PROBLEMS AND TASKS:
A) Answer these questions from the court passage on punitive damages:
(i) What act by Lawson do the plaintiffs say makes the defendants liable for punitive damages?
(ii) Which court decided Oaks v. Wiley Sanders Truck Lines, Inc., and on what date?
(iii) How does the court rule on the defendants' motion for partial summary judgment as to Lawson?
B) Continue the court passage on punitive damages, starting after its final sentence.

SELECTED TEXT:
§

Here, the plaintiffs argue that the defendants are liable for punitive damages due to Lawson’s running his semi-tractor trailer through a red light. (DE 72 at 4). The mere running of a red light does not align with the sort of malignant behavior described in Kentucky cases where punitive damages were permitted. Turner v. Warner Enters., Inc., 442 F. Supp. 2d 384, 386 (E.D. Ky. 2006) (“Arlandson’s alleged misconduct in this action, driving while sleepy, but within the speed limit, apparently within the proper lane, and without any suggestion of intoxication, does not match … the level of culpability of the drunk drivers in Shortridge and Stewart.”). Further, this Court has already held that “to permit an award of punitive damages [ ] based on the mere negligent act of running a red light would render meaningless the distinction between ordinary and gross negligence and make almost any negligent act committed while driving a basis for the imposition of punitive damages.” Oaks v. Wiley Sanders Truck Lines, Inc., 2008 WL 2859021, at *3 (E.D. Ky. July 22, 2008). Thus, “as a matter of law,” Lawson’s alleged conduct does not rise to the level of gross negligence required for punitive damages, and the defendants’ motion for partial summary judgment is granted as to Lawson. Id.

§

MATERIAL SHOWN:
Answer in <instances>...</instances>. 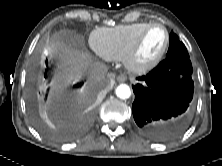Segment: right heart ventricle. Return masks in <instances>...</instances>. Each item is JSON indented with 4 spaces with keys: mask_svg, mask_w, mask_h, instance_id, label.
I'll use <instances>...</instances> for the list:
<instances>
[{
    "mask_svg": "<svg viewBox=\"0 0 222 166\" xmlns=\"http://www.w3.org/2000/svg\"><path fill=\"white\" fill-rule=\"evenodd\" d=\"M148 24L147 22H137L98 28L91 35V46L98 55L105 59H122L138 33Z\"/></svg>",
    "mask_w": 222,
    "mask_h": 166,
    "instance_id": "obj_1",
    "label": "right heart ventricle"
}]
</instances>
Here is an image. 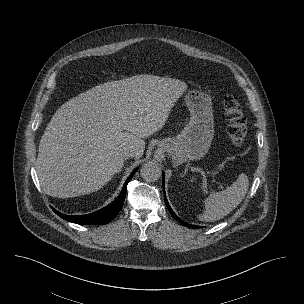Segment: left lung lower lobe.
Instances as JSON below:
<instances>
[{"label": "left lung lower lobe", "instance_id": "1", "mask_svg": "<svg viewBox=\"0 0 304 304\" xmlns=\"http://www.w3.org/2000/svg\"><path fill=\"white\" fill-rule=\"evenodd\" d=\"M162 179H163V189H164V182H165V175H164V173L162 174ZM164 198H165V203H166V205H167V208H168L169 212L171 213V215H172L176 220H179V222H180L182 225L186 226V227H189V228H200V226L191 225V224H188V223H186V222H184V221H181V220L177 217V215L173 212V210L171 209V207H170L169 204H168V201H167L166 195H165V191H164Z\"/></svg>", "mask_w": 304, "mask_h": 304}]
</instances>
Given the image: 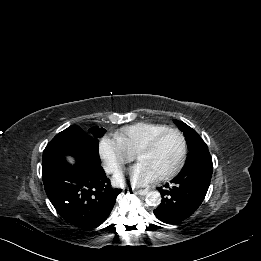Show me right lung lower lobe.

§

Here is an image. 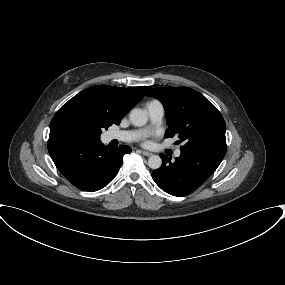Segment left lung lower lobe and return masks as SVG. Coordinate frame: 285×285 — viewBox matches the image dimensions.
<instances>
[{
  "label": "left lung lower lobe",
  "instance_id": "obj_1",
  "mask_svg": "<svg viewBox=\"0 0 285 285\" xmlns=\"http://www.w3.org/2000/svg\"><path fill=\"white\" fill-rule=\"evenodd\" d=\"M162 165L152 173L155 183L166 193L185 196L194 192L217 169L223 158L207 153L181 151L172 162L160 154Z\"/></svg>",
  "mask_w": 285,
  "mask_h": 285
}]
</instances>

§

ANSWER LIST:
A)
(i) Running his semi-tractor trailer through a red light.
(ii) The Eastern District of Kentucky (E.D. Ky.), on July 22, 2008.
(iii) The motion is granted as to Lawson.

B)
B. Defendant Short Mountain Trucking I
The plaintiffs’ punitive damage claim must also be dismissed as to Lawson’s employer, Short Mountain Trucking I. The plaintiffs’ claims against Short Mountain Trucking I are based on respondeat superior theory. (See DE 1-1). It is axiomatic in this case that because the Court dismisses the plaintiffs’ punitive damages claim against Lawson, the claim must also be dismissed against Short Mountain Trucking I. Turner, 442 F. Supp .2d at 387 (“The claims against Werner are based on a respondeat superior theory, and as the punitive damages claims against Arlandson are being dismissed, the punitive damages claims against Werner must be dismissed as well.”); see also Oaks, 2008 WL 2859021, at *4. As such, the defendants’ motion for partial summary judgment is also granted as to Short Mountain Trucking I.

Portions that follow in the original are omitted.